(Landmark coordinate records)
----

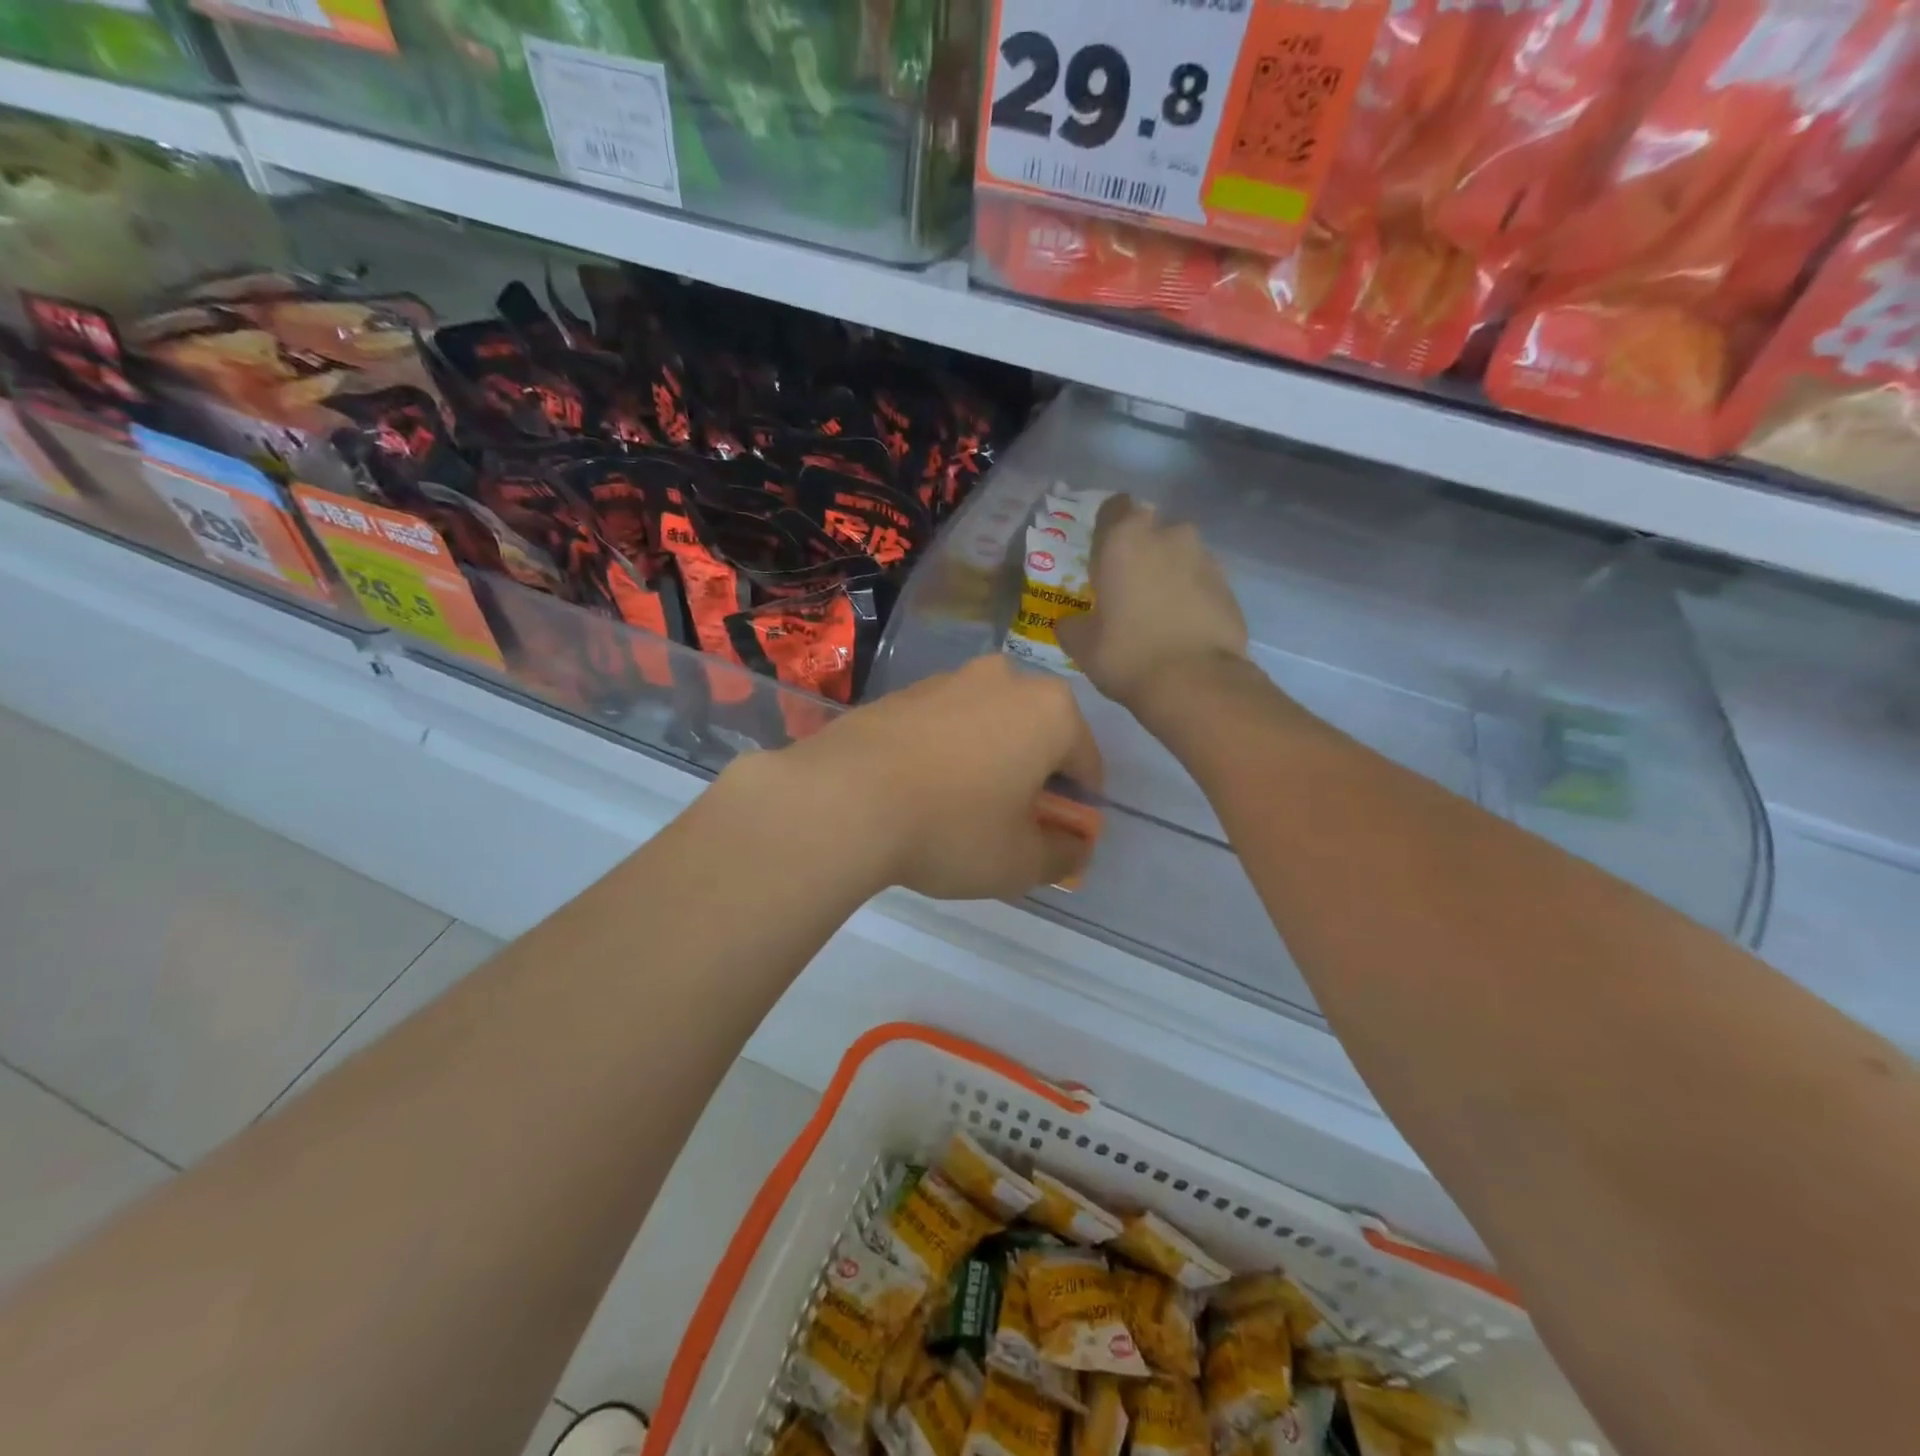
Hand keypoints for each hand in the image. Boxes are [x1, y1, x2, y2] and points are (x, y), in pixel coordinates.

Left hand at [747, 655, 1102, 900]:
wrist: (843, 799)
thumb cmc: (952, 828)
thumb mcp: (1022, 862)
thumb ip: (1064, 854)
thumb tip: (1075, 846)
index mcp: (1050, 710)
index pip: (1086, 763)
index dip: (1078, 806)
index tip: (1057, 837)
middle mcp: (1005, 679)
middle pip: (1037, 736)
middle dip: (1033, 777)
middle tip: (1011, 824)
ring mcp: (948, 679)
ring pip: (988, 726)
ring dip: (988, 761)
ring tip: (960, 810)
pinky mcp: (902, 692)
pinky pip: (943, 726)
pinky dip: (946, 753)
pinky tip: (920, 792)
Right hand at [1056, 499, 1249, 713]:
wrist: (1196, 682)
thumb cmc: (1127, 655)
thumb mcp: (1082, 645)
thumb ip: (1071, 624)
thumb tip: (1069, 621)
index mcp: (1124, 539)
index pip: (1114, 507)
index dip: (1107, 526)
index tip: (1101, 552)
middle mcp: (1168, 535)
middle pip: (1150, 529)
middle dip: (1140, 550)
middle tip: (1127, 585)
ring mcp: (1204, 557)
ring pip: (1179, 553)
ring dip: (1167, 571)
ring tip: (1157, 609)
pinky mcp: (1228, 584)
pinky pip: (1201, 579)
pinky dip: (1190, 593)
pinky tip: (1181, 625)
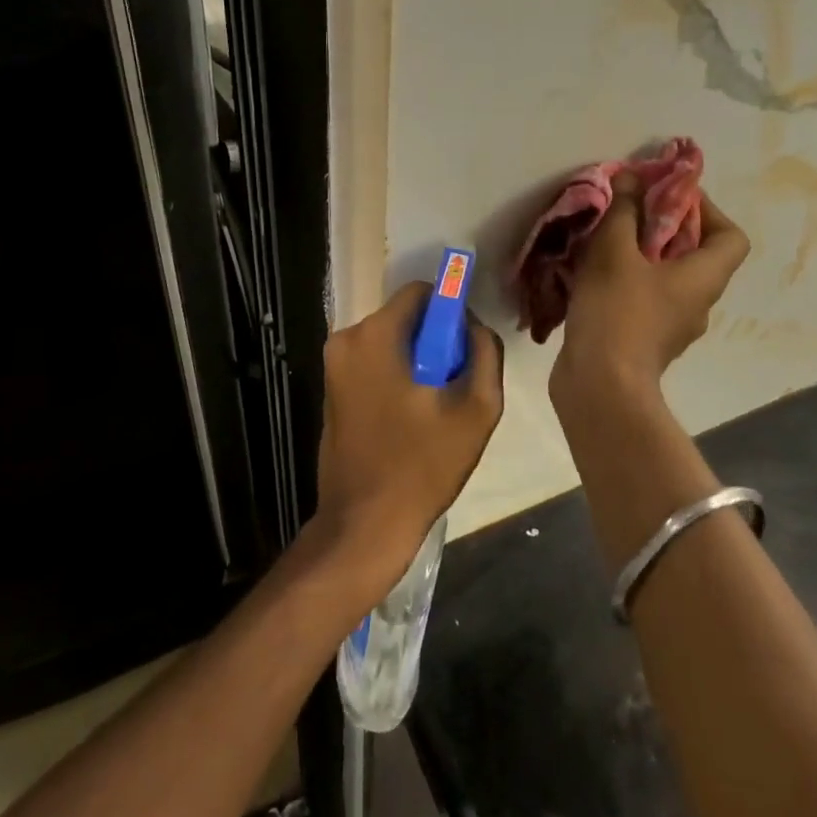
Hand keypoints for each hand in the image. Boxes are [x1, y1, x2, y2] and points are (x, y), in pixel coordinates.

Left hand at [312, 283, 505, 597]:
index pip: (421, 292)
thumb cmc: (422, 464)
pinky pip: (374, 363)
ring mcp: (334, 365)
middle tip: (454, 384)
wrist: (364, 523)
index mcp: (375, 335)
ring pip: (390, 341)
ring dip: (417, 361)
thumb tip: (475, 327)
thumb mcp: (476, 409)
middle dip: (434, 340)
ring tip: (435, 407)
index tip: (465, 347)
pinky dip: (397, 376)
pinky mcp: (332, 389)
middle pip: (404, 317)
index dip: (450, 311)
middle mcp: (346, 339)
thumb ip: (485, 353)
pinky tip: (412, 417)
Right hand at [552, 178, 749, 401]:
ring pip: (667, 278)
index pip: (732, 237)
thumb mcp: (614, 251)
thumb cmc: (617, 311)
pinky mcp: (647, 342)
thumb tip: (632, 179)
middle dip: (664, 227)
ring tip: (605, 240)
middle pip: (696, 254)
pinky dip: (626, 282)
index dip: (707, 210)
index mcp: (704, 277)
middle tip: (629, 212)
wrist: (600, 385)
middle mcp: (698, 302)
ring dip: (641, 255)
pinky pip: (645, 300)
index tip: (669, 197)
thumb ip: (624, 211)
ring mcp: (673, 327)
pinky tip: (592, 275)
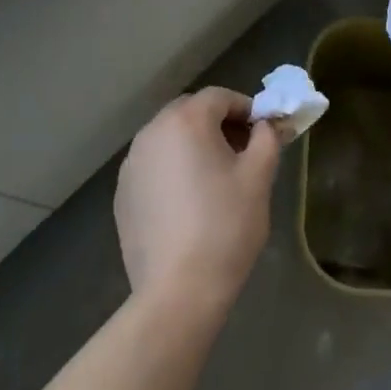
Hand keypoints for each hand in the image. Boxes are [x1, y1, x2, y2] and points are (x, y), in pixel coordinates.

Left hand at [115, 88, 280, 313]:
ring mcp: (132, 164)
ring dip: (193, 146)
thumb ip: (267, 139)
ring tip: (215, 179)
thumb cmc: (225, 226)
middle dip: (217, 124)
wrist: (178, 292)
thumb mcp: (258, 177)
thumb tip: (267, 124)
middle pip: (190, 112)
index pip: (219, 97)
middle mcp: (152, 132)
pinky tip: (188, 204)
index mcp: (185, 121)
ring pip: (169, 138)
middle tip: (241, 153)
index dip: (245, 109)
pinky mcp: (122, 194)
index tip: (262, 133)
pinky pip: (153, 166)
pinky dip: (172, 170)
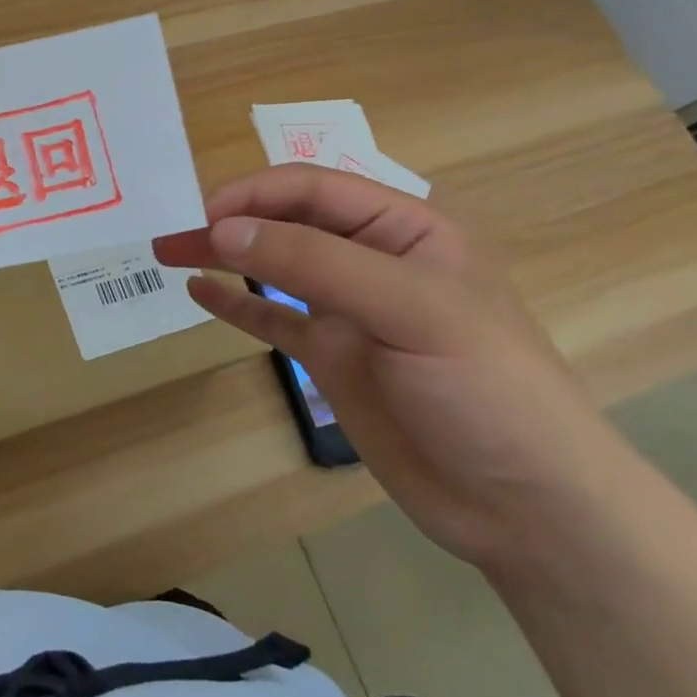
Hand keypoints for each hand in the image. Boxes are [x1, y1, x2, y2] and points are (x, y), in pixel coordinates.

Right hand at [154, 165, 626, 569]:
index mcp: (404, 229)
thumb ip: (313, 263)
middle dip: (229, 222)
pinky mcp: (331, 358)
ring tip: (169, 252)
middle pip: (286, 222)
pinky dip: (234, 305)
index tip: (205, 216)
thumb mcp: (408, 309)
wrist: (527, 507)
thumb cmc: (485, 388)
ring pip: (273, 268)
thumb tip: (224, 229)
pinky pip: (272, 321)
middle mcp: (371, 261)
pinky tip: (199, 292)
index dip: (256, 193)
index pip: (315, 188)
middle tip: (169, 235)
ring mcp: (348, 312)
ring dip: (223, 256)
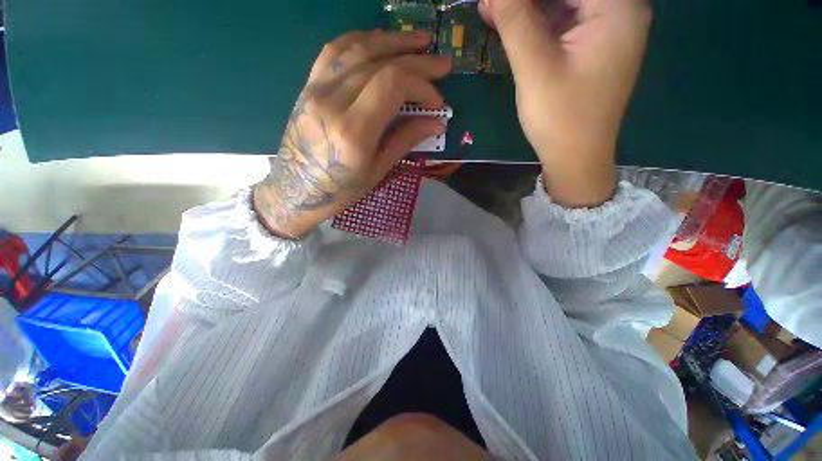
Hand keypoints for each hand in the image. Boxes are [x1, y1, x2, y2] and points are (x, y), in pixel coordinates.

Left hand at [254, 30, 451, 237]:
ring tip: (419, 41)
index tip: (436, 101)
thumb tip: (436, 123)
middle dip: (416, 60)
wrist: (296, 189)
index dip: (421, 85)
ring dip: (393, 41)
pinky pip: (335, 51)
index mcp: (353, 131)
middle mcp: (333, 101)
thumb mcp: (377, 171)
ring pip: (358, 48)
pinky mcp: (309, 85)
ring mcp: (316, 88)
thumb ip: (405, 140)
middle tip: (442, 63)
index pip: (392, 84)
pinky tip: (380, 40)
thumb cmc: (340, 189)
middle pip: (379, 62)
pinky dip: (362, 40)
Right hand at [480, 0, 651, 206]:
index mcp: (617, 7)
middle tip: (490, 4)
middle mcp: (619, 10)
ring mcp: (606, 30)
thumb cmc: (560, 118)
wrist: (575, 159)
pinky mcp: (591, 47)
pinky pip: (562, 22)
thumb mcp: (535, 68)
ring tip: (491, 10)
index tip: (495, 1)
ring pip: (562, 3)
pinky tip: (508, 23)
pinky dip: (534, 21)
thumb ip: (516, 20)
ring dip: (526, 6)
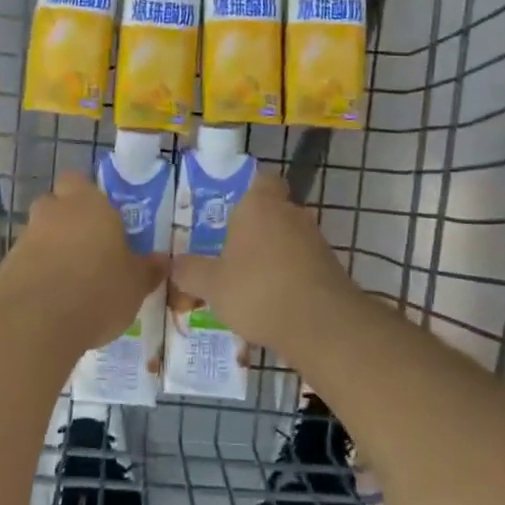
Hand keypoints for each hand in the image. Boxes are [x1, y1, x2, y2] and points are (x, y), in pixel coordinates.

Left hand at [0, 173, 165, 348]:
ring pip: (41, 235)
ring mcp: (25, 239)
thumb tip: (162, 260)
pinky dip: (38, 276)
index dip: (88, 196)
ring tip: (74, 283)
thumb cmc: (97, 290)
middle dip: (69, 222)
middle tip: (90, 249)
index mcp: (87, 203)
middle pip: (56, 205)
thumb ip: (148, 269)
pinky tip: (53, 302)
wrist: (34, 324)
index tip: (103, 219)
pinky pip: (27, 263)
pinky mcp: (5, 268)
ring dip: (53, 251)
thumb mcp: (136, 284)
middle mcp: (52, 212)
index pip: (79, 181)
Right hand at [166, 172, 355, 351]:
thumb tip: (174, 263)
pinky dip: (289, 274)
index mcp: (260, 204)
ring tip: (249, 280)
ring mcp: (315, 239)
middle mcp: (290, 212)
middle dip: (255, 227)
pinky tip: (273, 300)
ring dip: (273, 253)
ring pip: (288, 237)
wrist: (321, 326)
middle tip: (230, 248)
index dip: (249, 189)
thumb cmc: (258, 291)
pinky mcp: (330, 266)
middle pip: (273, 209)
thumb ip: (190, 272)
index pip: (261, 179)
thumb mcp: (212, 285)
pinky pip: (302, 262)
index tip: (230, 208)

----

• [REQUIRED ACTION]:
Starting at the line with "ring tip: (249, 280)", copy every line down to the last one above, exactly as written and with nothing else.

• [TASK SOLUTION]:
ring tip: (249, 280)
ring mcp: (315, 239)
middle mcp: (290, 212)
middle dip: (255, 227)
pinky tip: (273, 300)
ring dip: (273, 253)
ring pip: (288, 237)
wrist: (321, 326)
middle tip: (230, 248)
index dip: (249, 189)
thumb cmc: (258, 291)
pinky mcp: (330, 266)
middle pip: (273, 209)
thumb ip: (190, 272)
index pip: (261, 179)
thumb mcp: (212, 285)
pinky pip: (302, 262)
index tip: (230, 208)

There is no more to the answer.